§ Work item A
In the passage on brown rats, why does an active rodent infestation in a garden pose little risk to human health? Answer in one to three sentences.
§ Work item B
Copy the stretch of the passage on brown rats from "Rats are active" through "within an area.", word for word.
§ Work item C
Rewrite the paragraph of the passage on brown rats that begins "Rats are active burrowers" as a short list, keeping its main facts.

- Where they are found
- Spread of disease
- Structural damage
- Control of rats
- Signs of a rat problem
- Cost of treatment
The brown rat weighs between 350 and 500 grams and is typically between 200 and 270 mm long. Its fur can be various colours from almost black through to white, however they are most commonly grey/brown. The tail is shorter than the combined length of the head and body. The ears and eyes are small relative to the length of the body.
The brown rat is widely distributed throughout both rural and urban areas and will rapidly colonise areas that offer both shelter and food. Rats are particularly prevalent within the sewer systems of urban areas, and it is thought that a large proportion of the overland rat population originates from the sewers.
Rats are active burrowers, digging holes which extend far into the ground, sometimes in a complicated tunnel system with numerous openings. The burrows are multifunctional, serving as a place to rear young, to rest during the daytime (rats are typically nocturnal) and to escape from predators.
It is often the presence of holes in the ground (rodent workings) that provide the first indications that there is an active rodent infestation within an area.
Rats are associated with the transmission of several diseases, Weil’s disease and salmonellosis in particular. Disease transmission occurs largely due to the close association between rats and human settlements. It is important to realise that in the absence of direct contact between humans and rats disease transmission is unlikely to occur. Therefore an active rodent infestation in a garden poses little risk to human health.
Gnawing is part of the natural behaviour of rats, and may lead to significant damage to electrical cables, wooden fittings and lead pipes. Furthermore as a result of their burrowing rats may undermine foundations and cause damage to drainage systems.
It is widely believed that the rat population is increasing although there is no evidence to substantiate this. However it is important to realise that urban areas provide an ideal environment for rats providing both shelter and food.

§ Extracted records
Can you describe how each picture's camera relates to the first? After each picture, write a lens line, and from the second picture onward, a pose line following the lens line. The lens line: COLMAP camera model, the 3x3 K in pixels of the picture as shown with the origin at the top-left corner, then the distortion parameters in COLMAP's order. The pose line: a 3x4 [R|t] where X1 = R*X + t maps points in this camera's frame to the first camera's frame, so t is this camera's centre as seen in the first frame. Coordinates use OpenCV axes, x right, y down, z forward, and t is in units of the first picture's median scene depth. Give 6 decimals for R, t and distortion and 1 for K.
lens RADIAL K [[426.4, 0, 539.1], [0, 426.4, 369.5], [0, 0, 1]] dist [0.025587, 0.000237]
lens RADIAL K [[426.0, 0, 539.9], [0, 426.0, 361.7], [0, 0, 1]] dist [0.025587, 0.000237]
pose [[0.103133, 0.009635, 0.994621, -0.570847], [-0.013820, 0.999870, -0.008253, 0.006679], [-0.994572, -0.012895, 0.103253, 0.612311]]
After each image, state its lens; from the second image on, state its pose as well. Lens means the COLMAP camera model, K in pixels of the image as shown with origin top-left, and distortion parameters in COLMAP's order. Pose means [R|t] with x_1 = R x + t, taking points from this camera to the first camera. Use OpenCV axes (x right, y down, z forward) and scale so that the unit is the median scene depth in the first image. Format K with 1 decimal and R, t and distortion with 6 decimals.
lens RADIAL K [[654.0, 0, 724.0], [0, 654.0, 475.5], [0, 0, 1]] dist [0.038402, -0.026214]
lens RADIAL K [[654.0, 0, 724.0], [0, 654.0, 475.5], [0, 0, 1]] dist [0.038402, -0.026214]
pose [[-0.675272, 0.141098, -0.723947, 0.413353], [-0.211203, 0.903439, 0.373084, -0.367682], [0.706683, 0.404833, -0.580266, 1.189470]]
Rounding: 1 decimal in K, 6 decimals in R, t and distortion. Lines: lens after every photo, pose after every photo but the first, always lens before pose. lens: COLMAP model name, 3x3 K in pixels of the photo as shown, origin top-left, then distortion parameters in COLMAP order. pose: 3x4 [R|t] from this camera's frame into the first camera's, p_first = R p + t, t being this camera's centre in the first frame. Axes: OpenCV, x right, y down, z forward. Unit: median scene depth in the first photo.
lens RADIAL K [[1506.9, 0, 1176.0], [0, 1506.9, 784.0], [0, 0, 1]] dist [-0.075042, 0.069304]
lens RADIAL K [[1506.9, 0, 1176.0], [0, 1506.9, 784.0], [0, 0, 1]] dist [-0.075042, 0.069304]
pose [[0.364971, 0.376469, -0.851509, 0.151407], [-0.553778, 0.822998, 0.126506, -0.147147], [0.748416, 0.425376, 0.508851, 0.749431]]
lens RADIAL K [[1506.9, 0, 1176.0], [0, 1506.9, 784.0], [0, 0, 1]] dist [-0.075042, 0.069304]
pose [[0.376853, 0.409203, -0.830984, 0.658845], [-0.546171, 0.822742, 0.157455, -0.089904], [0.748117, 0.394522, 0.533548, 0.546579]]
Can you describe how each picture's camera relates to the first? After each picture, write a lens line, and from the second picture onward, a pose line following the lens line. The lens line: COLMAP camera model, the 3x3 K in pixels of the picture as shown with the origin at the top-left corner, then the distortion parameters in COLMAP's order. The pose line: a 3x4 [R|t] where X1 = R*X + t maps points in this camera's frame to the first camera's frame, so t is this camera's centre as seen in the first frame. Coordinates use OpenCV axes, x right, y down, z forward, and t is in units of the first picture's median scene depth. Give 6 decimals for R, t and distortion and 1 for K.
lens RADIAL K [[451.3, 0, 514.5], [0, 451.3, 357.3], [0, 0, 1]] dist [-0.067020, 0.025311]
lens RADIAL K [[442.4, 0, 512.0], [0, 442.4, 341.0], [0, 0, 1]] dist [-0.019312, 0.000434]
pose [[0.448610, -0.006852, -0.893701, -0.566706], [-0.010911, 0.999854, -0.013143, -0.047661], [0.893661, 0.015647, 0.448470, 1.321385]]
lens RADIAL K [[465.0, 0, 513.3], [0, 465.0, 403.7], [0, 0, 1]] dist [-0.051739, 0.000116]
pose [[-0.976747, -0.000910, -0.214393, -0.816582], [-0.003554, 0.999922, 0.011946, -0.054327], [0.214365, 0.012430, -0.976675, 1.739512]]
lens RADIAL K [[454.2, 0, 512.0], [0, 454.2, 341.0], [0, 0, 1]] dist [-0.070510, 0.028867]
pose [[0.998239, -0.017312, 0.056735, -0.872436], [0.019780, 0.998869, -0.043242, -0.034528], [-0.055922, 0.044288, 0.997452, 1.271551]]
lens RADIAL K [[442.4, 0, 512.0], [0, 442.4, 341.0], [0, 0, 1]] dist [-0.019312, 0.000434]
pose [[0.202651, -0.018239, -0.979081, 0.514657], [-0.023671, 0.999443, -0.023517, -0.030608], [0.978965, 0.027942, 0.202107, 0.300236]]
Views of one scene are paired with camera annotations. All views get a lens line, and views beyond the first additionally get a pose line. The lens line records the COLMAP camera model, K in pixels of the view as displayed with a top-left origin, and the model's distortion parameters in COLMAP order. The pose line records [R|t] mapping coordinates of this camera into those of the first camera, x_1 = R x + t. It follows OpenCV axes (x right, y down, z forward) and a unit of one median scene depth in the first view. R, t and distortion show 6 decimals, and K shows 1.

§ Expected output A
Disease transmission from rats is unlikely without direct contact between humans and rats. So an infestation in a garden poses little risk to human health.

§ Expected output B
Rats are active burrowers, digging holes which extend far into the ground, sometimes in a complicated tunnel system with numerous openings. The burrows are multifunctional, serving as a place to rear young, to rest during the daytime (rats are typically nocturnal) and to escape from predators.
It is often the presence of holes in the ground (rodent workings) that provide the first indications that there is an active rodent infestation within an area.

§ Expected output C
- Rats actively dig holes that extend far into the ground.
- These sometimes form a complicated tunnel system with many openings.
- The burrows serve several purposes: rearing young, resting during the daytime (rats are typically nocturnal), and escaping predators.